Here is how to find the modules that load different versions of R:

From a terminal, do:

module spider R

Here is how to find out how to load an R module of a specific version:

To see how to load a specific version of R, including the prerequisites, do

module spider R/<version>

where <version> is an R version, in major.minor.patch format, for example, module spider R/4.1.2.

2. Load an R module

When you have a found a modules to load your favorite version of R, here is how you load that module:

After having done module spider R/4.1.2, you will get a list of which other modules needs to be loaded first, resulting in:

module load GCC/10.2.0 OpenMPI/4.0.5 R/<version>

where <version> is an R version, in major.minor.patch format, for example, module load GCC/11.2.0 OpenMPI/4.1.1 R/4.1.2

If you care about reproducibility of your programming environments and R scripts, you should always load a specific version of a module.

3. Use the R interpreter

Now you have loaded a module for a specific version of R, from the terminal, we can use the R interpreter.

Here we show:

  • how to start the interpreter

  • how to do a trivial R thing

  • how to see the list of installed R packages

  • how to load an R package

  • how to quit the interpreter

3.1. Start the R interpreter

Now you have loaded a module for a specific version of R, from the terminal, we can start the R interpreter like this:

R

3.2 how to do a trivial R thing

Warning

Only do lightweight things!

We are still on the login node, which is shared with many other users. This means, that if we do heavy calculations, all these other users are affected.

If you need to do heavy calculations:

  • Submit that calculation as a batch job

  • UPPMAX only: use an interactive session

This will be shown in the course in a later session

Within the R interpreter we can give R commands:

print("Hello world")

Which will give the output:

[1] "Hello world"

- _What you are asked to do_: From the R module guide, copy word for word the passage between "When you have" and "of a module.", inclusive.

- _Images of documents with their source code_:
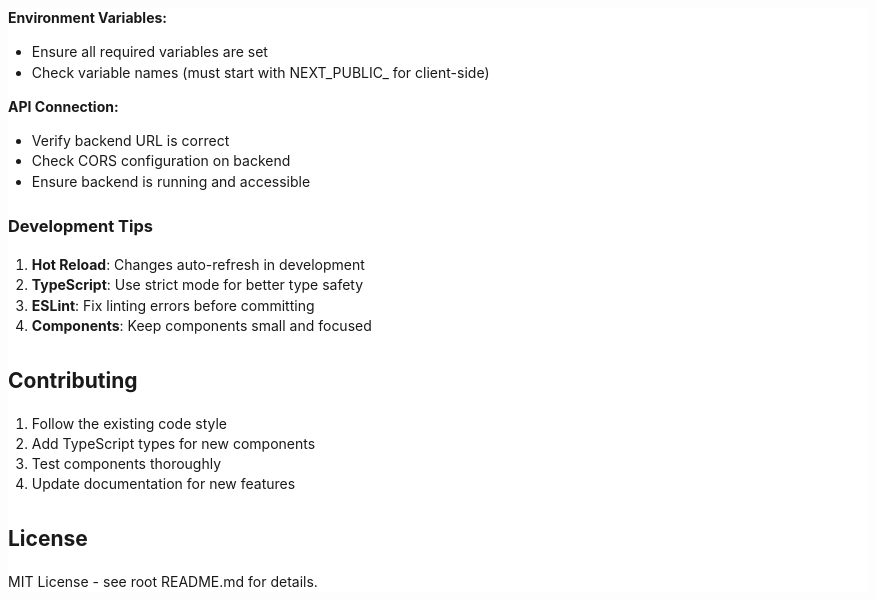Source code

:**Environment Variables:**
- Ensure all required variables are set
- Check variable names (must start with NEXT_PUBLIC_ for client-side)

**API Connection:**
- Verify backend URL is correct
- Check CORS configuration on backend
- Ensure backend is running and accessible

### Development Tips

1. **Hot Reload**: Changes auto-refresh in development
2. **TypeScript**: Use strict mode for better type safety
3. **ESLint**: Fix linting errors before committing
4. **Components**: Keep components small and focused

## Contributing

1. Follow the existing code style
2. Add TypeScript types for new components
3. Test components thoroughly
4. Update documentation for new features

## License

MIT License - see root README.md for details.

- _Worked solution_:
When you have a found a modules to load your favorite version of R, here is how you load that module:

After having done module spider R/4.1.2, you will get a list of which other modules needs to be loaded first, resulting in:

module load GCC/10.2.0 OpenMPI/4.0.5 R/<version>

where <version> is an R version, in major.minor.patch format, for example, module load GCC/11.2.0 OpenMPI/4.1.1 R/4.1.2

If you care about reproducibility of your programming environments and R scripts, you should always load a specific version of a module.